O mundo mudou. E com ele instalou-se o teletrabalho que reduzirá a necessidade de deslocações desnecessárias e consequentemente a redução do consumo de combustíveis fósseis.

Ganha o ambiente, e nós ganhamos tempo. Mas isto terá consequências nas cidades, o número de lugares de escritórios necessários levará a uma nova reconfiguração do imobiliário, será o regresso das famílias às grandes cidades? Haverá crise neste setor ou novas oportunidades? As empresas beneficiarão de redução de despesas fixas, mas há sectores de serviços a empresas que com certeza ressentirão estes impactos.
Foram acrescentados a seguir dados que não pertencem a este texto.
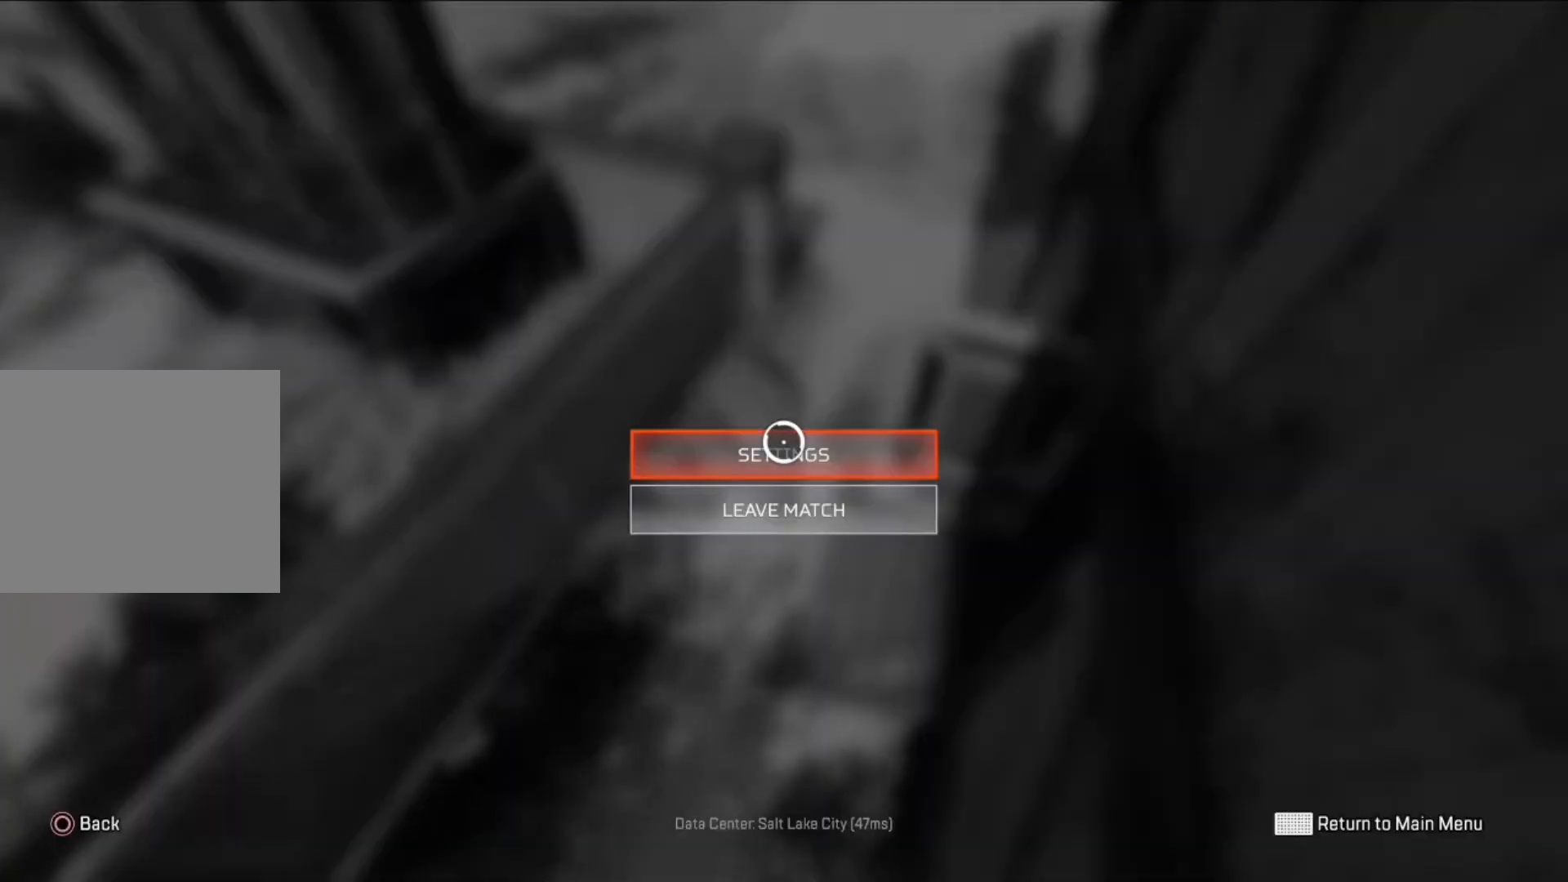
{"buttons": [], "left_stick": "center", "right_stick": "center", "events": [[125, "left_stick", "center"]]}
O trabalho remoto aumentará a necessidade de uso da tecnologia, mas também da segurança dos dados e da internet. E no meio desta reorganização forçada, a grande oportunidade é a de todos e cada um de nós. A nossa vida, a nossa família, e nós mesmos.

Não sabemos como vai ser o dia de amanhã, mas espero sinceramente que seja melhor do que o de há dois meses: mais solidário, mais fraterno, mais justo e, verdadeiramente, com mais liberdade para traçarmos o rumo de cada um de nós sem vivermos escravizados pelas coisas que pensávamos que eram tão importantes, mas que o confinamento nos veio mostrar que podemos viver tranquilamente sem elas.